🤖 AI Summary
Existing methods struggle to simultaneously preserve boundary fidelity, ensure element quality, and maintain computational efficiency when generating high-order quadrilateral meshes in complex geometries, often resulting in degenerate or inverted elements. This work proposes an indirect generation framework that reformulates high-order mesh optimization as a curve reconstruction problem with bounded geometric error. By integrating optimization-driven curve resampling and implicit interface consistency constraints, the approach significantly reduces computational complexity while guaranteeing geometric fidelity and element validity. The method efficiently produces inversion-free, high-quality unstructured high-order quadrilateral meshes, demonstrating excellent numerical stability and adaptability across complex geometries.
📝 Abstract
High-order quadrilateral meshes offer superior accuracy and computational efficiency in numerical simulations.
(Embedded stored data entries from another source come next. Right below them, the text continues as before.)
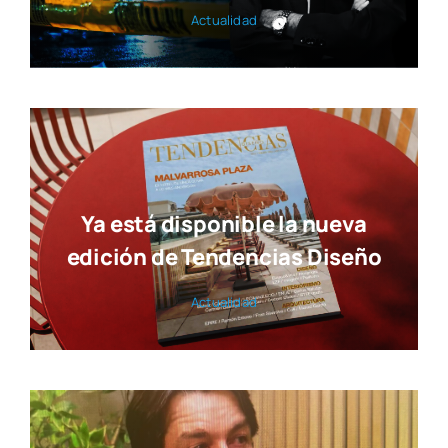
Actua­li­dad
Ya está disponible la nueva
edición de Tendencias Diseño
Actua­li­dad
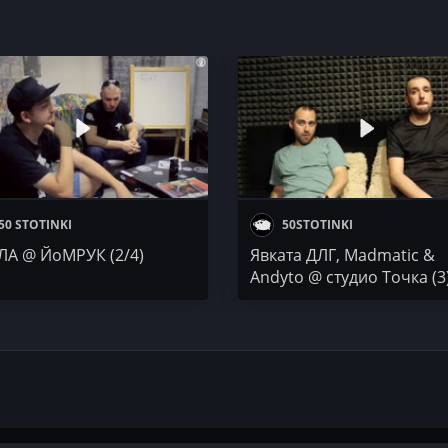
50 STOTINKI
50STOTINKI
ЛА @ ЙоМРУК (2/4)
Явката ДЛГ, Madmatic &
Andyto @ студио Точка (3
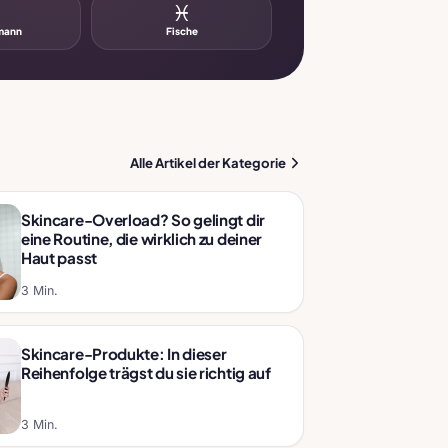
♒
♓
mann
Fische
Alle Artikel der Kategorie
Skincare-Overload? So gelingt dir
eine Routine, die wirklich zu deiner
Haut passt
3 Min.
Skincare-Produkte: In dieser
Reihenfolge trägst du sie richtig auf
3 Min.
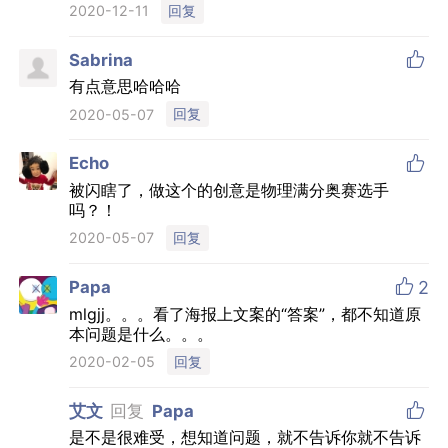
回复
2020-12-11

Sabrina
有点意思哈哈哈
回复
2020-05-07

Echo
被闪瞎了，做这个的创意是物理满分奥赛选手
吗？！
回复
2020-05-07

Papa
2
mlgjj。。。看了海报上文案的“答案”，都不知道原
本问题是什么。。。
回复
2020-02-05

艾文
回复
Papa
是不是很难受，想知道问题，就不告诉你就不告诉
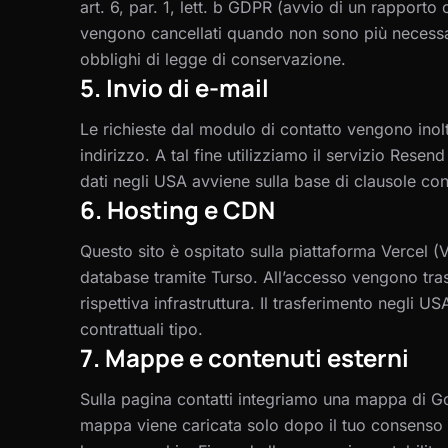
art. 6, par. 1, lett. b GDPR (avvio di un rapporto c
vengono cancellati quando non sono più necessar
obblighi di legge di conservazione.
5. Invio di e-mail
Le richieste dal modulo di contatto vengono inolt
indirizzo. A tal fine utilizziamo il servizio Resen
dati negli USA avviene sulla base di clausole cont
6. Hosting e CDN
Questo sito è ospitato sulla piattaforma Vercel (V
database tramite Turso. All’accesso vengono tras
rispettiva infrastruttura. Il trasferimento negli U
contrattuali tipo.
7. Mappe e contenuti esterni
Sulla pagina contatti integriamo una mappa di G
mappa viene caricata solo dopo il tuo consenso a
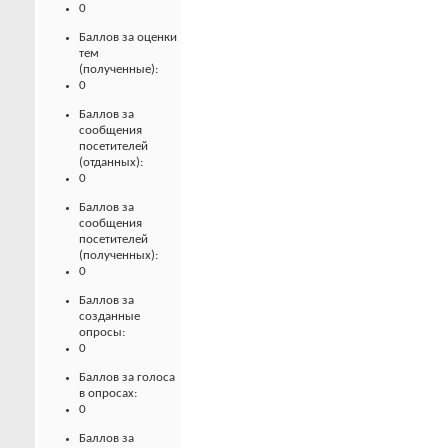
0
Баллов за оценки
тем
(полученные):
0
Баллов за
сообщения
посетителей
(отданных):
0
Баллов за
сообщения
посетителей
(полученных):
0
Баллов за
созданные
опросы:
0
Баллов за голоса
в опросах:
0
Баллов за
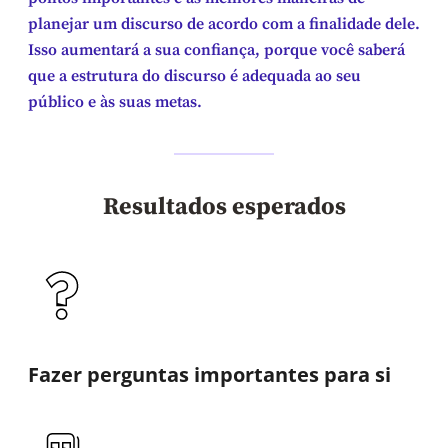
planejar um discurso de acordo com a finalidade dele.
Isso aumentará a sua confiança, porque você saberá
que a estrutura do discurso é adequada ao seu
público e às suas metas.
Resultados esperados
Fazer perguntas importantes para si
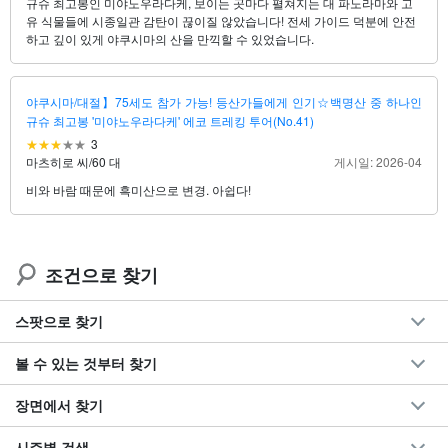
규슈 최고봉인 미야노우라다케, 보이는 곳마다 펼쳐지는 대 파노라마와 고
유 식물들에 시종일관 감탄이 끊이질 않았습니다! 전세 가이드 덕분에 안전
하고 깊이 있게 야쿠시마의 산을 만끽할 수 있었습니다.
야쿠시마/대절】75세도 참가 가능! 등산가들에게 인기☆백명산 중 하나인
규슈 최고봉 '미야노우라다케' 에코 트레킹 투어(No.41)
3
마츠히로 씨
/
60 대
게시일: 2026-04
비와 바람 때문에 흑미산으로 변경. 아쉽다!
조건으로 찾기
스팟으로 찾기
볼 수 있는 것부터 찾기
장면에서 찾기
시즌별 검색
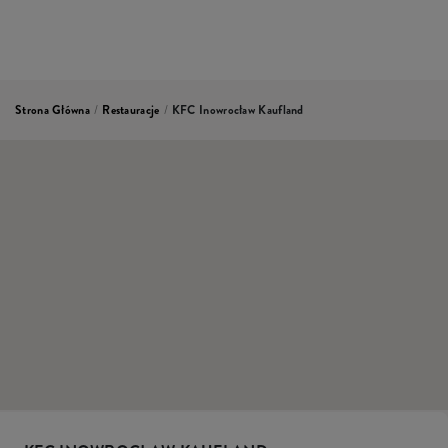
Strona Główna
/
Restauracje
/
KFC Inowrocław Kaufland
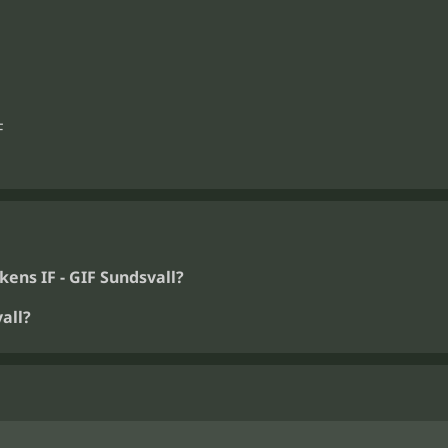
F
ens IF - GIF Sundsvall?
all?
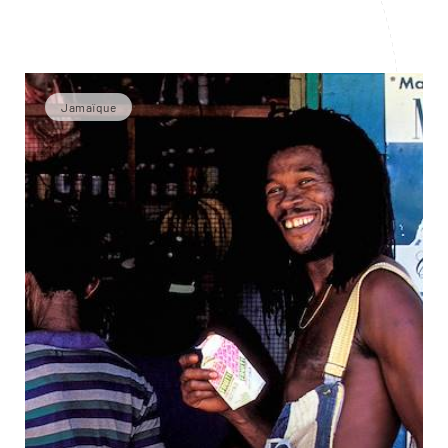
Jamaïque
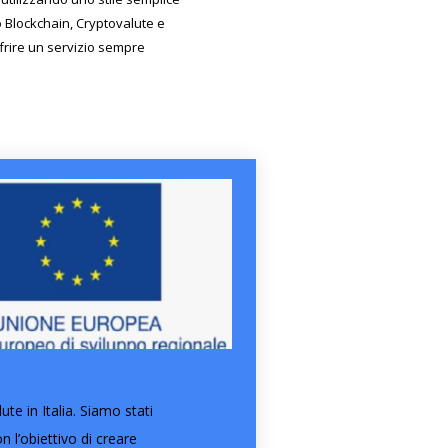
do Blockchain, Cryptovalute e
ffrire un servizio sempre
e in Italia. Siamo stati
l’obiettivo di creare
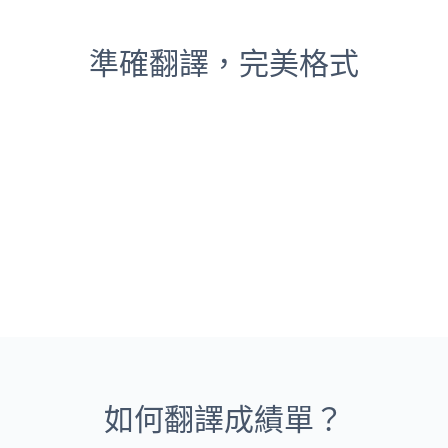
準確翻譯，完美格式
如何翻譯成績單？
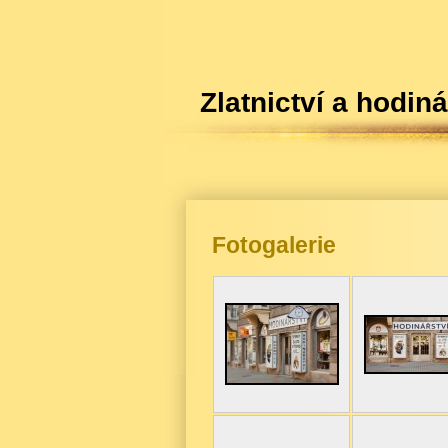
Zlatnictví a h
Fotogalerie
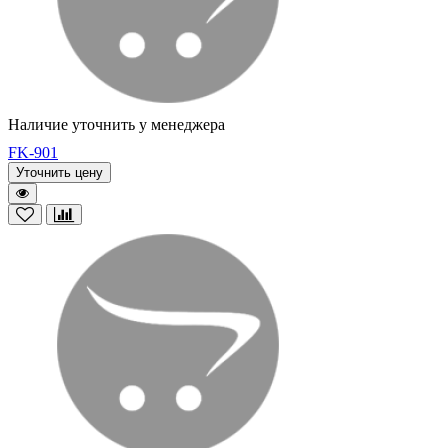
Наличие уточнить у менеджера
FK-901
Уточнить цену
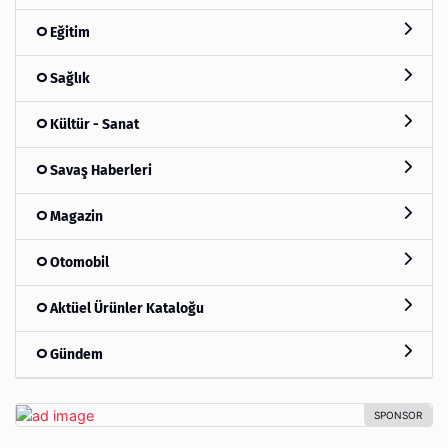
Eğitim
Sağlık
Kültür - Sanat
Savaş Haberleri
Magazin
Otomobil
Aktüel Ürünler Kataloğu
Gündem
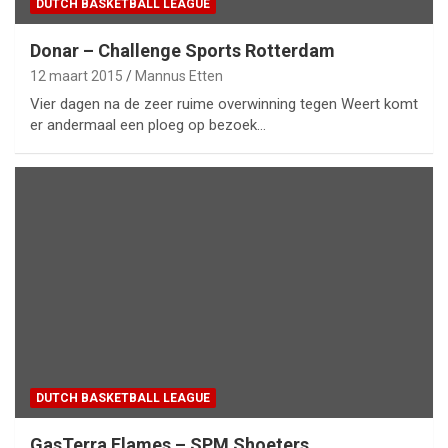
DUTCH BASKETBALL LEAGUE
Donar – Challenge Sports Rotterdam
12 maart 2015
Mannus Etten
Vier dagen na de zeer ruime overwinning tegen Weert komt
er andermaal een ploeg op bezoek…
DUTCH BASKETBALL LEAGUE
GasTerra Flames – SPM Shoeters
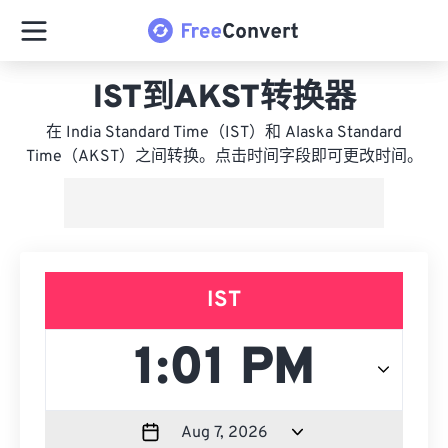
IST到AKST转换器
在 India Standard Time（IST）和 Alaska Standard
Time（AKST）之间转换。点击时间字段即可更改时间。
IST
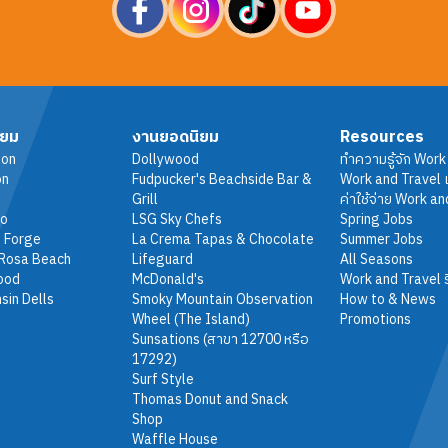
ิยม
งานยอดนิยม
Resources
ton
Dollywood
ทำความรู้จัก Work
on
Fudpucker's Beachside Bar &
Work and Travel เ
Grill
ค่าใช้จ่าย Work an
do
LSG Sky Chefs
Spring Jobs
 Forge
La Crema Tapas & Chocolate
Summer Jobs
 Rosa Beach
Lifeguard
All Seasons
ood
McDonald's
Work and Travel ร
sin Dells
Smoky Mountain Observation
How to & News
Wheel (The Island)
Promotions
Sunsations (สาขา 12700 หรือ
17292)
Surf Style
Thomas Donut and Snack
Shop
Waffle House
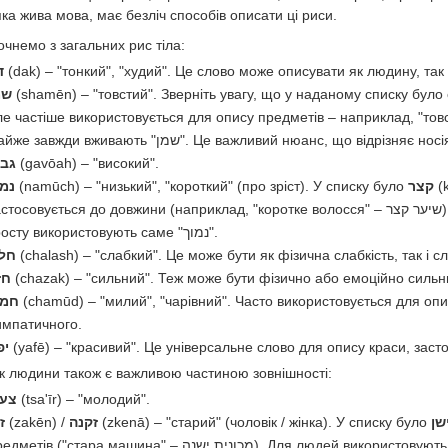
ка жива мова, має безліч способів описати ці риси.
очнемо з загальних рис тіла:
ד
(dak) – "тонкий", "худий". Це слово може описувати як людину, так 
שמ
(shamēn) – "товстий". Зверніть увагу, що у наданому списку було
е частіше використовується для опису предметів – наприклад, "товста книга" (ספר עבה). Для опису 
майже завжди вживають "שמן". Це важливий нюанс, що ві
גבו
(gavōah) – "високий".
נמו
(namūch) – "низький", "короткий" (про зріст). У списку було
קצר
(k
тосовується до довжини (наприклад, "коротке волосся" – שיער קצר), а не до зросту людини. Для опису низького
зросту використовують саме "נמוך".
חל
(chalash) – "слабкий". Це може бути як фізична слабкість, так і с
חז
(chazak) – "сильний". Теж може бути фізично або емоційно сильн
חמו
(chamūd) – "милий", "чарівний". Часто використовується для опи
импатичного.
יפ
(yafē) – "красивий". Це універсальне слово для опису краси, заст
ік людини також є важливою частиною зовнішності:
צעי
(tsa'īr) – "молодий".
ז
(zakēn) /
זקנה
(zkenā) – "старий" (чоловік / жінка). У списку було
שן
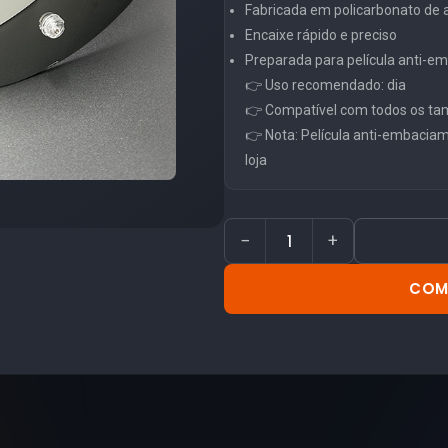
Fabricada em policarbonato de al
Encaixe rápido e preciso
Preparada para película anti-
👉 Uso recomendado: dia
👉 Compatível com todos os ta
👉 Nota: Película anti-embacia
loja
−
+
COM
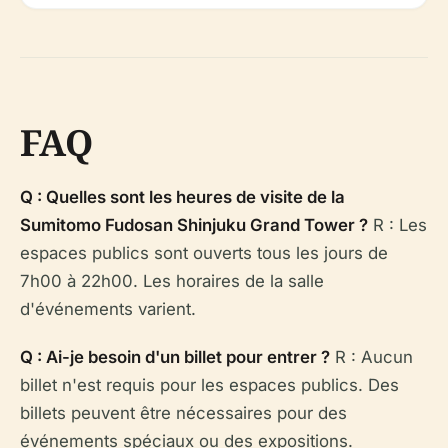
FAQ
Q : Quelles sont les heures de visite de la
Sumitomo Fudosan Shinjuku Grand Tower ?
R : Les
espaces publics sont ouverts tous les jours de
7h00 à 22h00. Les horaires de la salle
d'événements varient.
Q : Ai-je besoin d'un billet pour entrer ?
R : Aucun
billet n'est requis pour les espaces publics. Des
billets peuvent être nécessaires pour des
événements spéciaux ou des expositions.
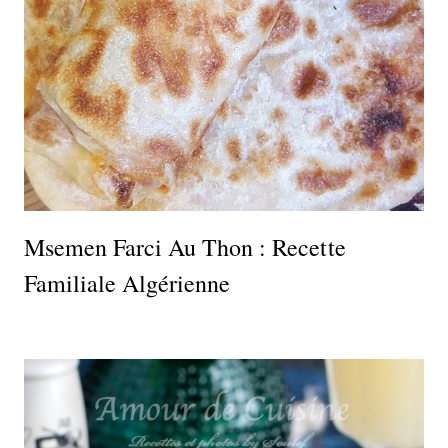
Msemen Farci Au Thon : Recette
Familiale Algérienne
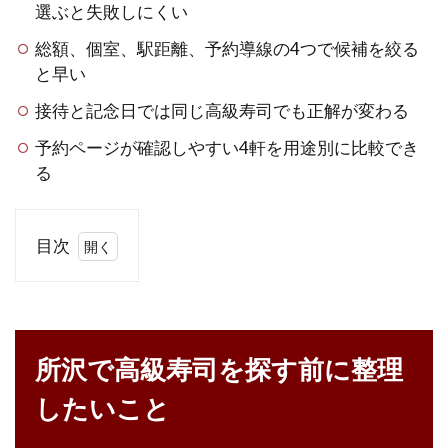
選ぶと失敗しにくい
総額、個室、駅距離、予約導線の4つで候補を絞る
と早い
接待と記念日では同じ高級寿司でも正解が変わる
予約ページが確認しやすい4軒を用途別に比較でき
る
目次
1
所
沢
で
所沢で高級寿司を探す前に整理
高
級
したいこと
寿
司
を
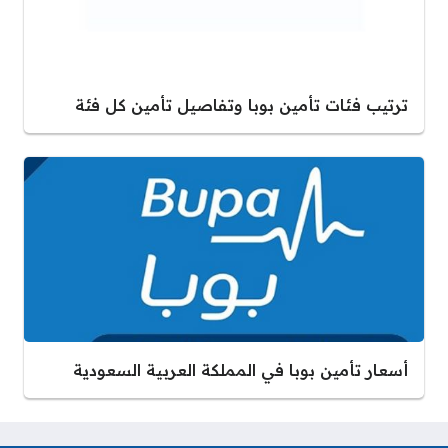
ترتيب فئات تأمين بوبا وتفاصيل تأمين كل فئة
أسعار تأمين بوبا في المملكة العربية السعودية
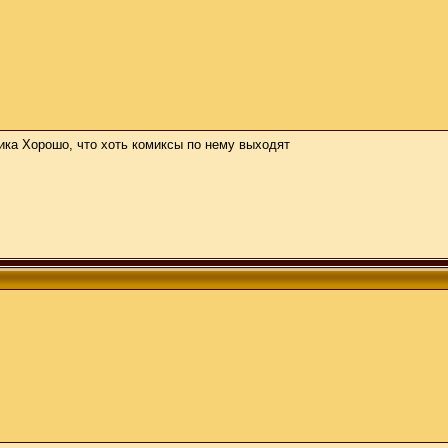
ика Хорошо, что хоть комиксы по нему выходят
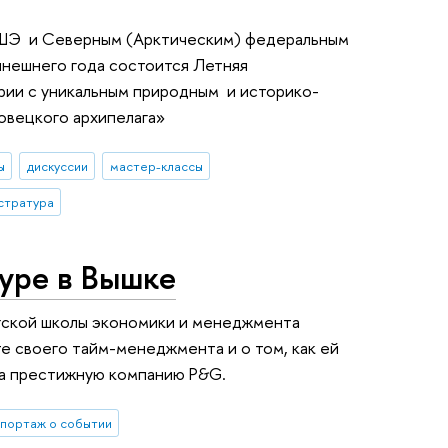
ВШЭ и Северным (Арктическим) федеральным
ынешнего года состоится Летняя
рии с уникальным природным и историко-
овецкого архипелага»
ы
дискуссии
мастер-классы
стратура
туре в Вышке
ргской школы экономики и менеджмента
те своего тайм-менеджмента и о том, как ей
ьма престижную компанию P&G.
портаж о событии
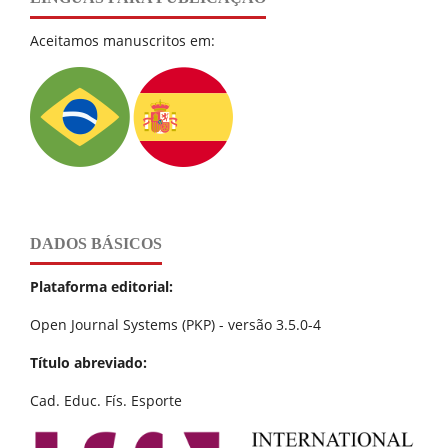
Aceitamos manuscritos em:
DADOS BÁSICOS
Plataforma editorial:
Open Journal Systems (PKP) - versão 3.5.0-4
Título abreviado:
Cad. Educ. Fís. Esporte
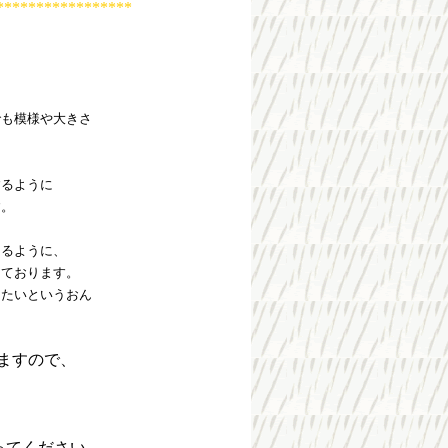
*****************
でも模様や大きさ
するように
す。
うるように、
しております。
したいというおん
ますので、
ってください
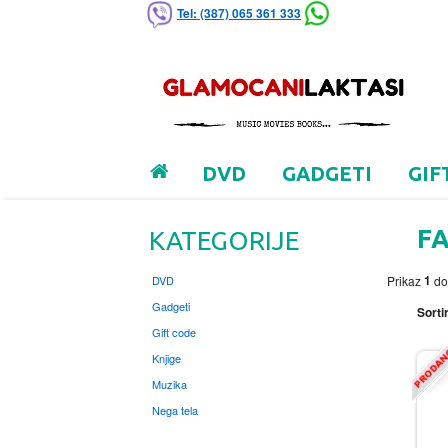
Tel: (387) 065 361 333
DVD
GADGETI
GIF
F
KATEGORIJE
1
DVD
Prikaz
d
Gadgeti
Sortir
Gift code
Knjige
Muzika
Nega tela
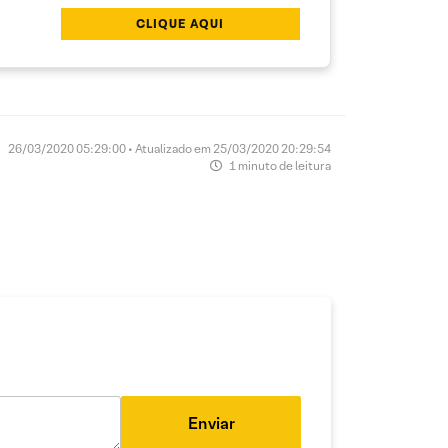
CLIQUE AQUI
26/03/2020 05:29:00 • Atualizado em 25/03/2020 20:29:54
1 minuto de leitura
Enviar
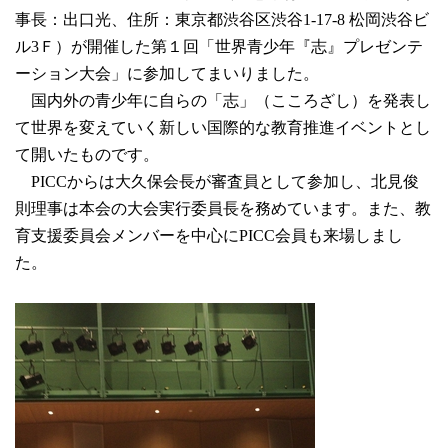
事長：出口光、住所：東京都渋谷区渋谷1-17-8 松岡渋谷ビ
ル3Ｆ）が開催した第１回「世界青少年『志』プレゼンテ
ーション大会」に参加してまいりました。
国内外の青少年に自らの「志」（こころざし）を発表し
て世界を変えていく新しい国際的な教育推進イベントとし
て開いたものです。
PICCからは大久保会長が審査員として参加し、北見俊
則理事は本会の大会実行委員長を務めています。また、教
育支援委員会メンバーを中心にPICC会員も来場しまし
た。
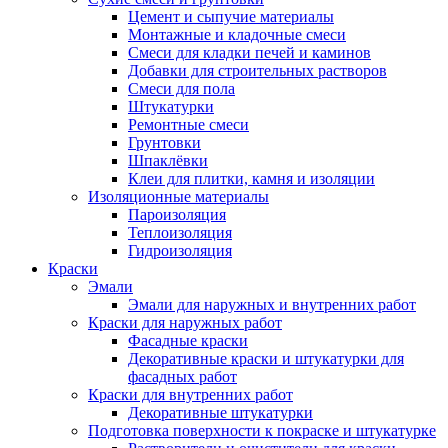
Цемент и сыпучие материалы
Монтажные и кладочные смеси
Смеси для кладки печей и каминов
Добавки для строительных растворов
Смеси для пола
Штукатурки
Ремонтные смеси
Грунтовки
Шпаклёвки
Клеи для плитки, камня и изоляции
Изоляционные материалы
Пароизоляция
Теплоизоляция
Гидроизоляция
Краски
Эмали
Эмали для наружных и внутренних работ
Краски для наружных работ
Фасадные краски
Декоративные краски и штукатурки для
фасадных работ
Краски для внутренних работ
Декоративные штукатурки
Подготовка поверхности к покраске и штукатурке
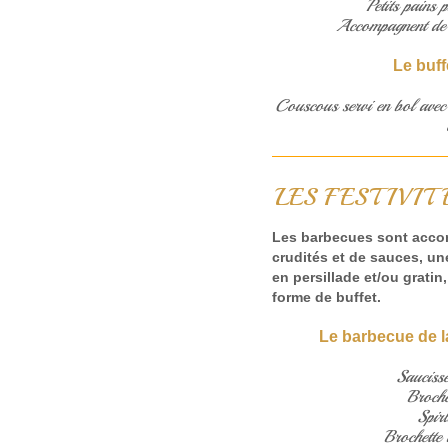
Petits pains 
Accompagnent de s
Le buf
Couscous servi en bol avec 
LES FESTIVI
Les barbecues sont acco
crudités et de sauces, u
en persillade et/ou grati
forme de buffet.
Le barbecue de la
Sauciss
Broche
Spir
Brochette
However, existing methods struggle to simultaneously preserve boundary/interface features, ensure high quality, and achieve efficient generation, particularly for complex geometries where degenerate and inverted elements frequently occur. To address this issue, this paper proposes a high-quality high-order unstructured quadrilateral mesh generation method based on geometric error-bounded curve reconstruction, which employs an indirect approach to enforce interface consistency. By optimization-based curve reconstruction strategies, our method improves mesh quality while maintaining the validity of high-order elements. Compared to direct high-order mesh optimization techniques, our approach reduces the optimization problem to curve reconstruction problem, significantly lowering computational complexity and enhancing efficiency. Experimental results demonstrate that the proposed method efficiently generates high-quality high-order quadrilateral meshes while preserving boundary/interface geometric features, offering improved adaptability and numerical stability in complex geometries.